Special team to process gross human rights violations
The Attorney General’s office formed a team of 18 Attorney General Staffers to accelerate the processing of 13 alleged gross human rights violations in Indonesia. This followed President Jokowi’s pledge during a meeting on 10 December to resolve past cases. Although investigations have already been conducted by Komnas HAM, the Attorney General’s office never processed the claims.

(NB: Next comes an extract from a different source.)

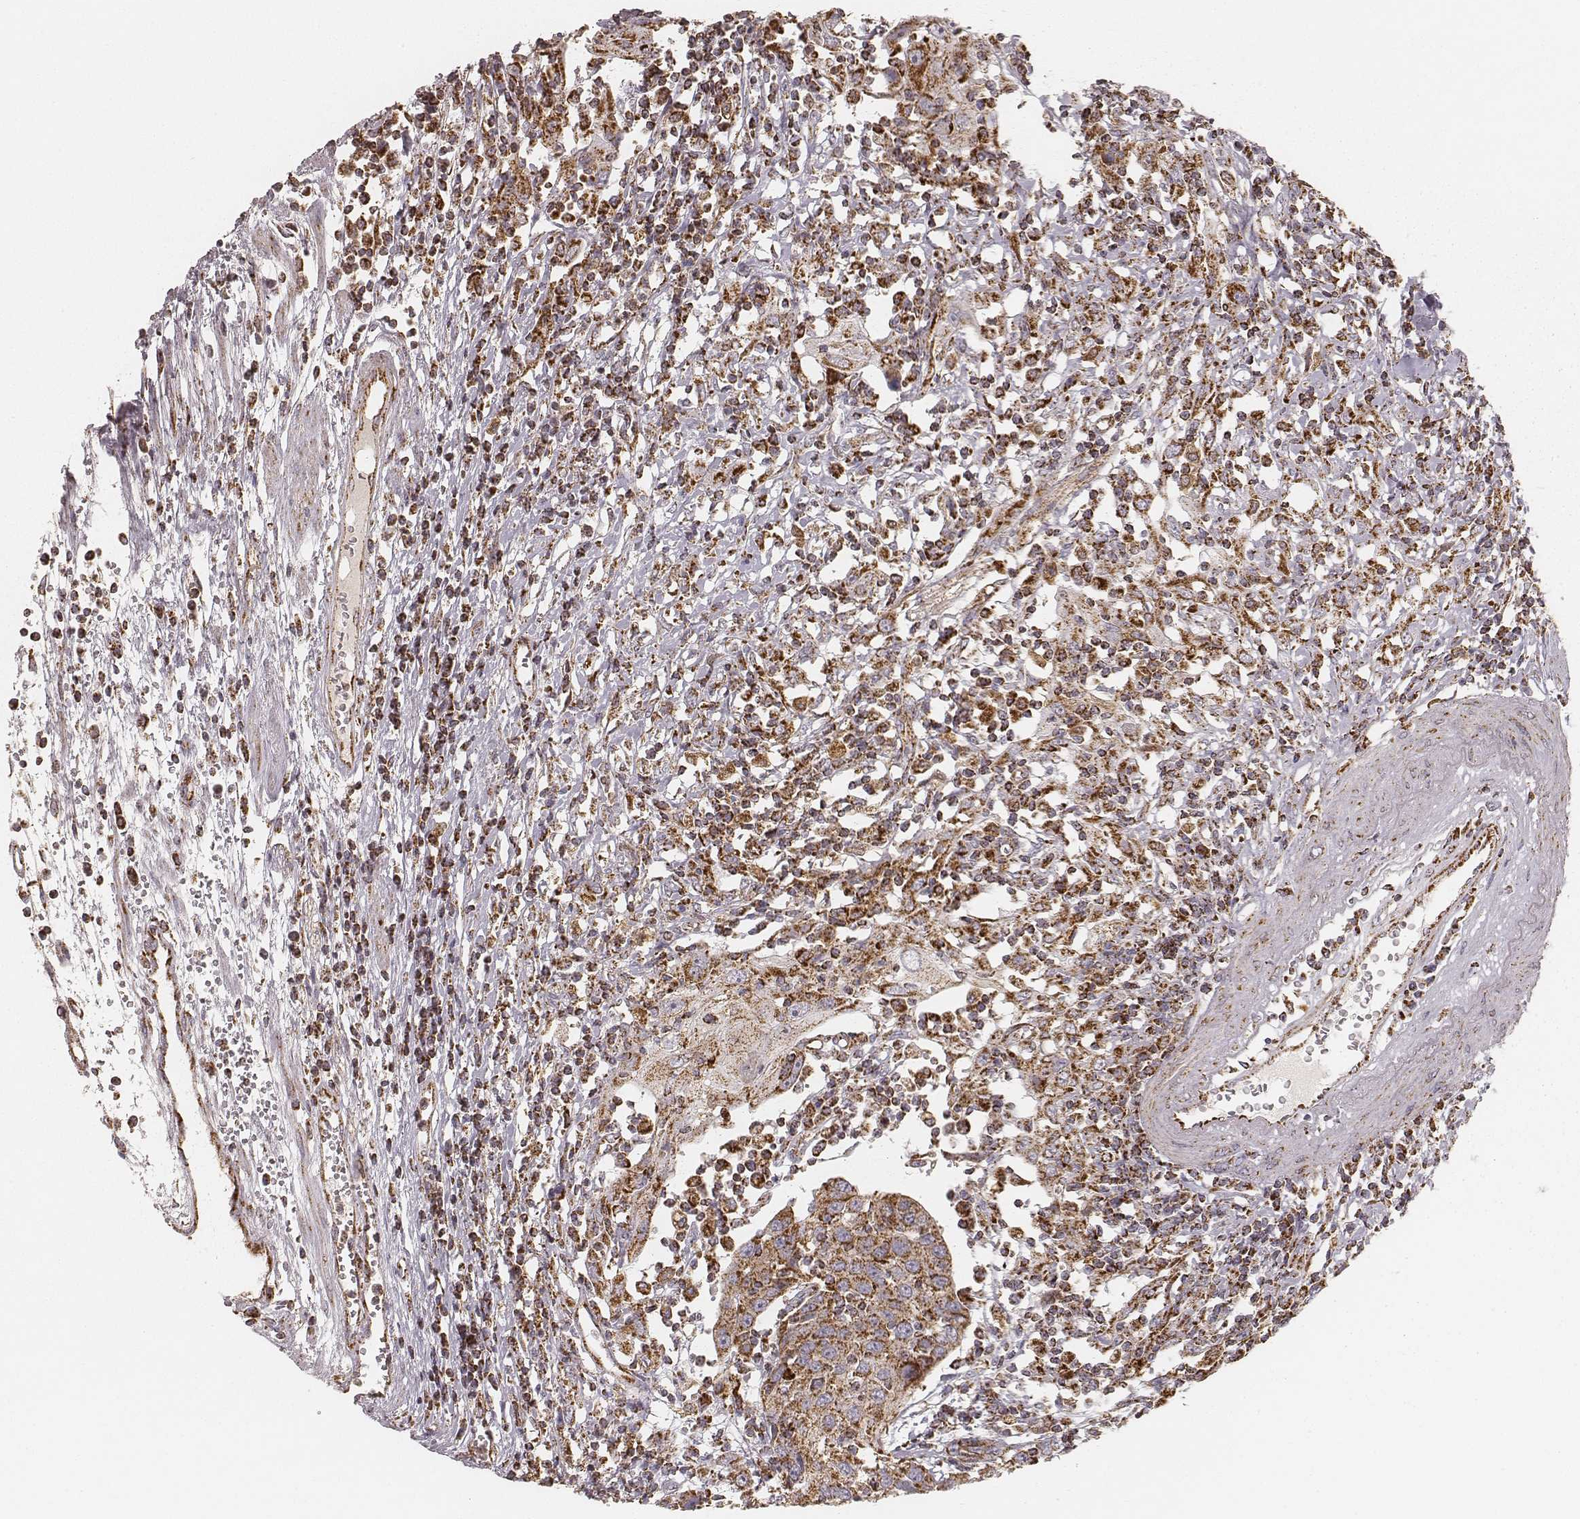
{"staining": {"intensity": "strong", "quantity": ">75%", "location": "cytoplasmic/membranous"}, "tissue": "urothelial cancer", "cell_type": "Tumor cells", "image_type": "cancer", "snomed": [{"axis": "morphology", "description": "Urothelial carcinoma, High grade"}, {"axis": "topography", "description": "Urinary bladder"}], "caption": "Immunohistochemical staining of human urothelial cancer reveals high levels of strong cytoplasmic/membranous protein staining in about >75% of tumor cells.", "gene": "CS", "patient": {"sex": "female", "age": 85}}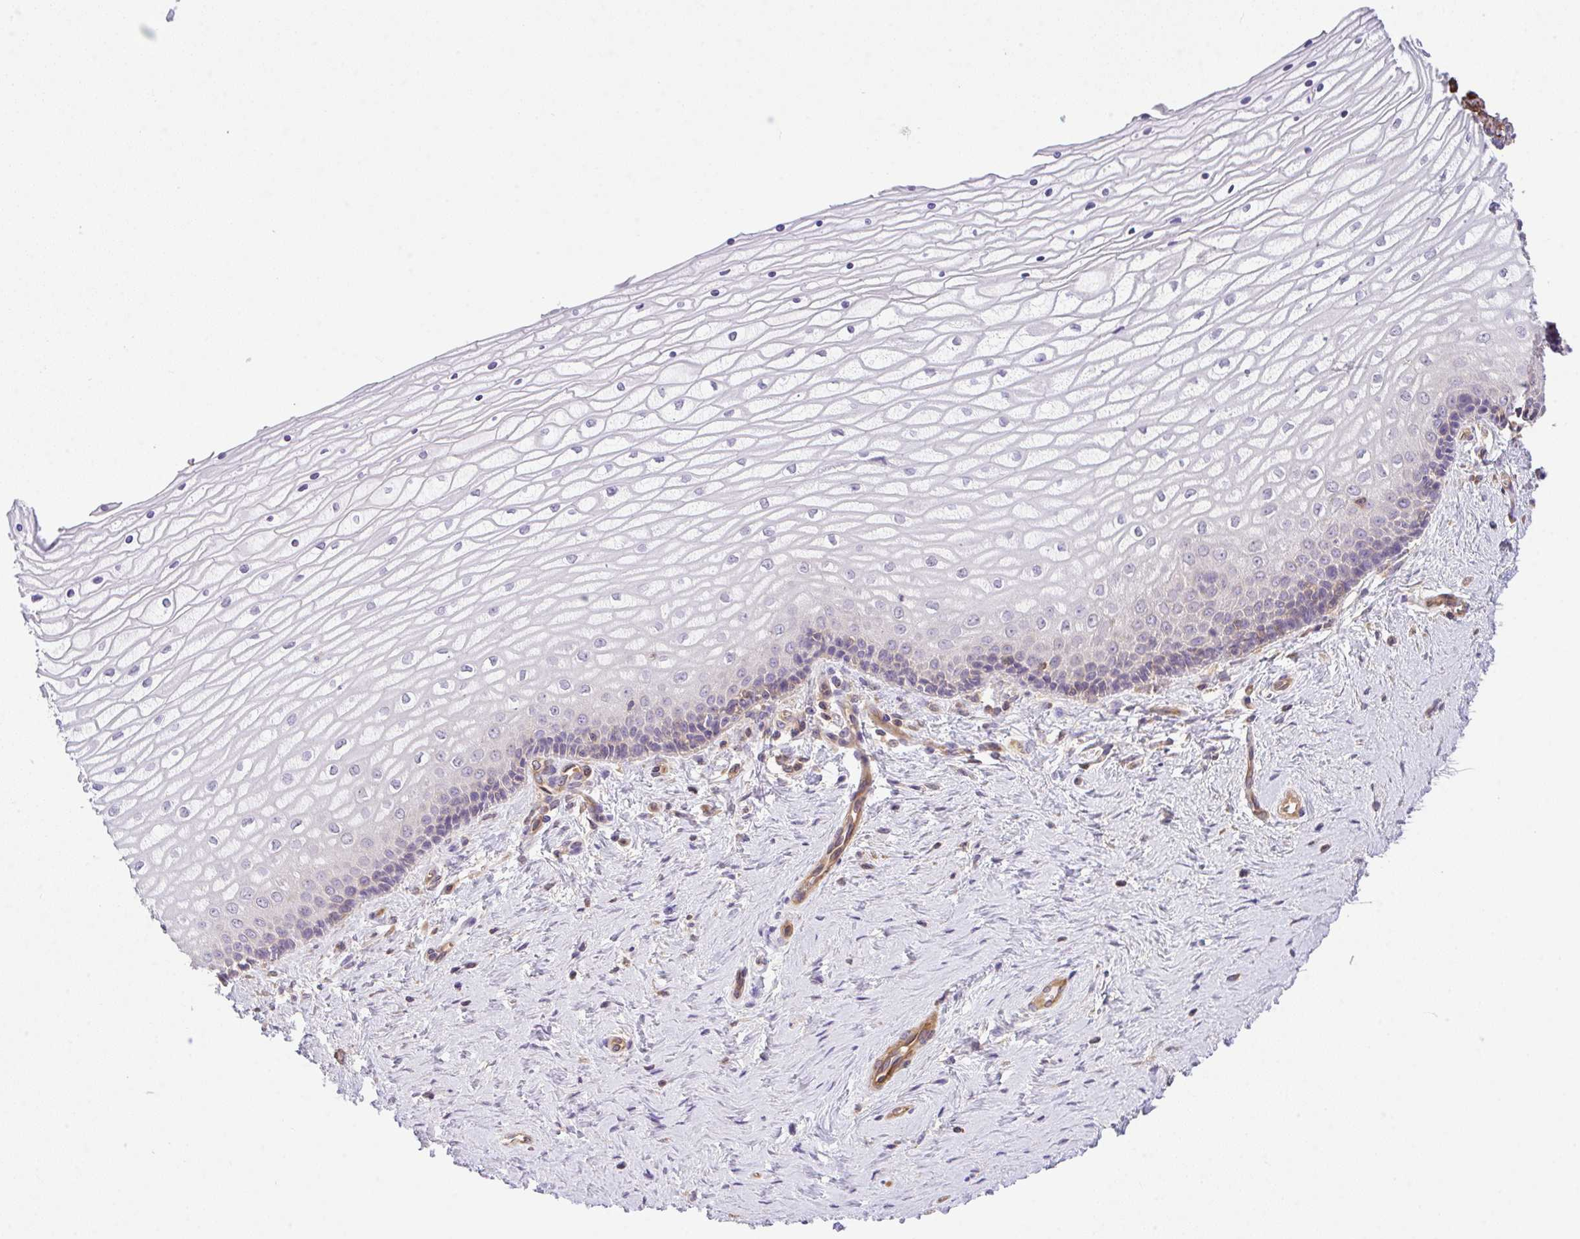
{"staining": {"intensity": "moderate", "quantity": "<25%", "location": "cytoplasmic/membranous"}, "tissue": "vagina", "cell_type": "Squamous epithelial cells", "image_type": "normal", "snomed": [{"axis": "morphology", "description": "Normal tissue, NOS"}, {"axis": "topography", "description": "Vagina"}], "caption": "Vagina was stained to show a protein in brown. There is low levels of moderate cytoplasmic/membranous staining in approximately <25% of squamous epithelial cells. (DAB (3,3'-diaminobenzidine) IHC, brown staining for protein, blue staining for nuclei).", "gene": "TMEM229A", "patient": {"sex": "female", "age": 45}}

Deployment of more non-organic troops
Jakarta continues with the deployment of additional non-organic troops to West Papua. According to media sources, at least 1,800 additional military personnel and 100 special police force members were transferred to West Papua between January and March 2021 to combat the TPN PB, maintain public order, and secure government interests. The Indonesian Government is thus continuing to seek a violent solution to the West Papua conflict. The deployment of non-organic security forces unfamiliar with Papuan culture has resulted in repeated violent acts against indigenous peoples in the central highlands.